__MATERIAL TO PROCESS__:
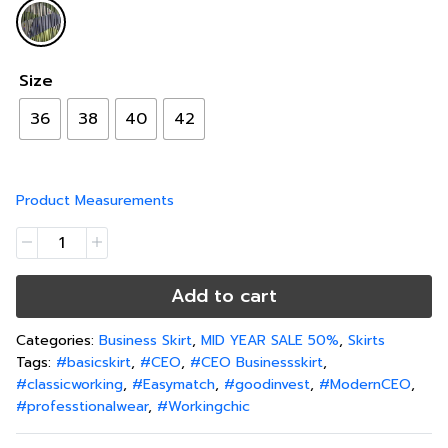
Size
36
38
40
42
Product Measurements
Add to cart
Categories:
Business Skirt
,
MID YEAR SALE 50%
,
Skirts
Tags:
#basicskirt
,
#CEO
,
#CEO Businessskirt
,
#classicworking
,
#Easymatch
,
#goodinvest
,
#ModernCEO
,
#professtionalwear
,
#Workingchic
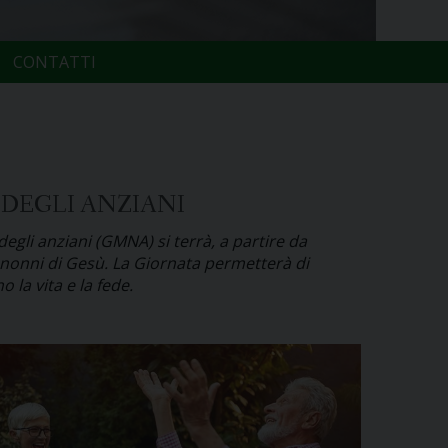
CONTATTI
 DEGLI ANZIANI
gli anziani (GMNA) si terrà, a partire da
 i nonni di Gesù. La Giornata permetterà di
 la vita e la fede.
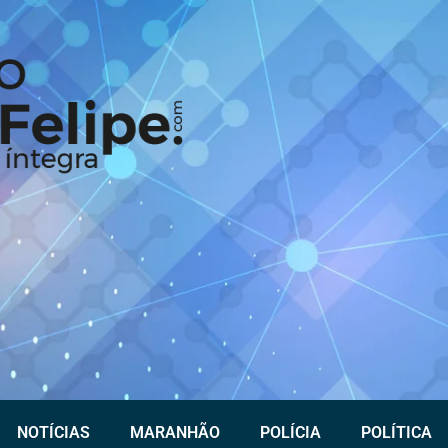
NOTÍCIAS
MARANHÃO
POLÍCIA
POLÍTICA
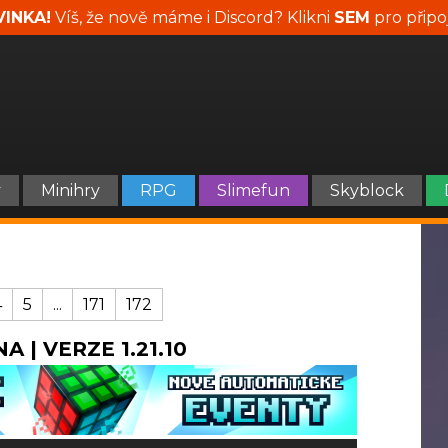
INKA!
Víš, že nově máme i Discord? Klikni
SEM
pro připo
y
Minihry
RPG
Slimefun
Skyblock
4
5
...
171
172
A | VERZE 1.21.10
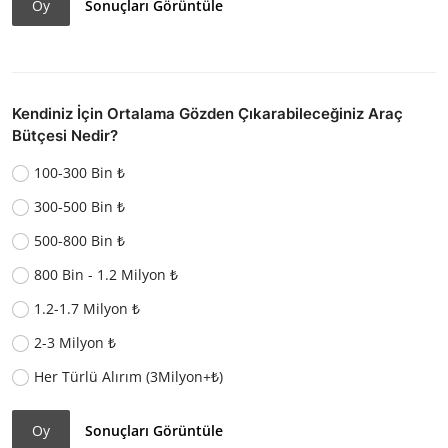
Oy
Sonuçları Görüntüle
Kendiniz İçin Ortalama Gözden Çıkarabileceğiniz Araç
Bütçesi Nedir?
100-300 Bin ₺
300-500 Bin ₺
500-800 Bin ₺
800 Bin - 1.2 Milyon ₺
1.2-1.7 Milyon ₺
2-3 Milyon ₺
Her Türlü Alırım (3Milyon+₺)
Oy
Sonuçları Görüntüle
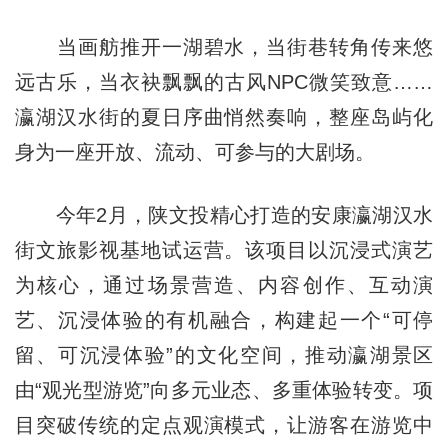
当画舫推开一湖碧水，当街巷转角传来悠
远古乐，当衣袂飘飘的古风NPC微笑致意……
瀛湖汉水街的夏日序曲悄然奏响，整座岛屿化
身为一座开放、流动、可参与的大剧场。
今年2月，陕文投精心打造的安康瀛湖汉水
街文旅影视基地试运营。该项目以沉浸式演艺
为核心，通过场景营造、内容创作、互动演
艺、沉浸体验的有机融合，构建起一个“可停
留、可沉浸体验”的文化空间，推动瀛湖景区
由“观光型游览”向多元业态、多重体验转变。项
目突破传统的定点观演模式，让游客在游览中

__PROBLEM REQUIREMENTS__: Render the text lines of the listing above as a numbered list, skipping any blank lines. Leave the pictures out of the answer.

__WRITTEN SOLUTION__:
1. Size
2. 36
3. 38
4. 40
5. 42
6. Product Measurements
7. Add to cart
8. Categories:
9. Business Skirt
10. ,
11. MID YEAR SALE 50%
12. ,
13. Skirts
14. Tags:
15. #basicskirt
16. ,
17. #CEO
18. ,
19. #CEO Businessskirt
20. ,
21. #classicworking
22. ,
23. #Easymatch
24. ,
25. #goodinvest
26. ,
27. #ModernCEO
28. ,
29. #professtionalwear
30. ,
31. #Workingchic
32. CONTATTI
33.  DEGLI ANZIANI
34. gli anziani (GMNA) si terrà, a partire da
35.  i nonni di Gesù. La Giornata permetterà di
36.  la vita e la fede.
37. NOTÍCIAS
38. MARANHÃO
39. POLÍCIA
40. POLÍTICA
41. INKA!
42. Víš, že nově máme i Discord? Klikni
43. SEM
44. pro připo
45. y
46. Minihry
47. RPG
48. Slimefun
49. Skyblock
50. 4
51. 5
52. ...
53. 171
54. 172
55. A | VERZE 1.21.10
56. Oy
57. Sonuçları Görüntüle
58. Kendiniz İçin Ortalama Gözden Çıkarabileceğiniz Araç
59. Bütçesi Nedir?
60. 100-300 Bin ₺
61. 300-500 Bin ₺
62. 500-800 Bin ₺
63. 800 Bin - 1.2 Milyon ₺
64. 1.2-1.7 Milyon ₺
65. 2-3 Milyon ₺
66. Her Türlü Alırım (3Milyon+₺)
67. Oy
68. Sonuçları Görüntüle
69. 当画舫推开一湖碧水，当街巷转角传来悠
70. 远古乐，当衣袂飘飘的古风NPC微笑致意……
71. 瀛湖汉水街的夏日序曲悄然奏响，整座岛屿化
72. 身为一座开放、流动、可参与的大剧场。
73. 今年2月，陕文投精心打造的安康瀛湖汉水
74. 街文旅影视基地试运营。该项目以沉浸式演艺
75. 为核心，通过场景营造、内容创作、互动演
76. 艺、沉浸体验的有机融合，构建起一个“可停
77. 留、可沉浸体验”的文化空间，推动瀛湖景区
78. 由“观光型游览”向多元业态、多重体验转变。项
79. 目突破传统的定点观演模式，让游客在游览中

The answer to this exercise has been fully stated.